**PROBLEM DESCRIPTION**
Copy the part of the atopic dermatitis study text from "Of 301 enrolled" to "skin disease (P<.05).", word for word.

**TEXT UNDER STUDY**

'''

Prospective, longitudinal study.
Two academic pediatric dermatology practices.
A total of 301 parents of children younger than 6 years with atopic dermatitis.
Main Outcome Measures
Participants completed the CADIS, sociodemographic items, and other clinical questions at enrollment and at a 4-week follow-up. In addition, 41 participants completed the CADIS again 48 hours after baseline. Disease severity was measured using the Severity Scoring of Atopic Dermatitis (SCORAD) index for all children.
Of 301 enrolled participants, 270 (90%) completed the enrollment materials and 228 (84%) of these completed the 4-week follow-up materials. Thirty-four (83%) of the 41 participants completed the 48-hour materials. Intraclass correlation coefficients of CADIS scores at enrollment and at 48 hours ranged from 0.89 to 0.95. Correlations between CADIS scores and the SCORAD index scores (range, 0.42-0.72) demonstrated that more severe atopic dermatitis is associated with worse quality of life. Scores from all 5 domains of the CADIS significantly differentiated patients at each severity level as measured by the SCORAD index (P<.001). Participants who rated their children as “improved” at the 4-week follow-up had significantly better CADIS scores than those who rated their children as having the “same” or “worse” skin disease (P<.05).
These data confirm the test-retest reliability, concurrent validity, and discriminative validity of the CADIS. In addition, responsiveness evaluation demonstrates that the CADIS accurately measures change in patients whose disease improves.

'''

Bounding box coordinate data
'''

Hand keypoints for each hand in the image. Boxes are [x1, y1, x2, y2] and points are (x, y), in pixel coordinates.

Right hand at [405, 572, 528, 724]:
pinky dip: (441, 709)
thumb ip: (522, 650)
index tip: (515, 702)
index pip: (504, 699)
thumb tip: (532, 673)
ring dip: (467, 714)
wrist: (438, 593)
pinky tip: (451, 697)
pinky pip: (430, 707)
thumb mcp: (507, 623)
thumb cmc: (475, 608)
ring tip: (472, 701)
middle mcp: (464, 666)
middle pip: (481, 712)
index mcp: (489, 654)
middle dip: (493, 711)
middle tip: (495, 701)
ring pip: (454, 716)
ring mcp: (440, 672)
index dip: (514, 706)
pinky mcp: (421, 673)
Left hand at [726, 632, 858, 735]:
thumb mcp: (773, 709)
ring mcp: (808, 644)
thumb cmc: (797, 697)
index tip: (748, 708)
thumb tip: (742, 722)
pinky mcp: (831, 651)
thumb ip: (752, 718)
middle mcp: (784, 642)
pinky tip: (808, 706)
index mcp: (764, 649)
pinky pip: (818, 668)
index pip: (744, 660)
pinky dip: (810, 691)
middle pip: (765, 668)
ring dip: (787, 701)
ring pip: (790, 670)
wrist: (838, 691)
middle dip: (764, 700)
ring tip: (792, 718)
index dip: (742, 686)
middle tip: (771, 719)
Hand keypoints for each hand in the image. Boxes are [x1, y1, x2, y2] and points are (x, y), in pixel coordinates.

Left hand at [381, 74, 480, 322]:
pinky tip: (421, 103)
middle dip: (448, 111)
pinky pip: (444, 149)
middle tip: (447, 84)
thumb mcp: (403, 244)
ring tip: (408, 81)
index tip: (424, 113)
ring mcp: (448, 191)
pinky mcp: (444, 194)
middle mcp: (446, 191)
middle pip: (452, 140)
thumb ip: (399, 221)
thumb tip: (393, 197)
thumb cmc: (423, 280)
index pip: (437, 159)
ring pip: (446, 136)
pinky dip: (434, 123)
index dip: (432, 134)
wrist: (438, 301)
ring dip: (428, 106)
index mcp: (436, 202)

'''

**OUTPUT FOR THIS TASK**
Of 301 enrolled participants, 270 (90%) completed the enrollment materials and 228 (84%) of these completed the 4-week follow-up materials. Thirty-four (83%) of the 41 participants completed the 48-hour materials. Intraclass correlation coefficients of CADIS scores at enrollment and at 48 hours ranged from 0.89 to 0.95. Correlations between CADIS scores and the SCORAD index scores (range, 0.42-0.72) demonstrated that more severe atopic dermatitis is associated with worse quality of life. Scores from all 5 domains of the CADIS significantly differentiated patients at each severity level as measured by the SCORAD index (P<.001). Participants who rated their children as “improved” at the 4-week follow-up had significantly better CADIS scores than those who rated their children as having the “same” or “worse” skin disease (P<.05).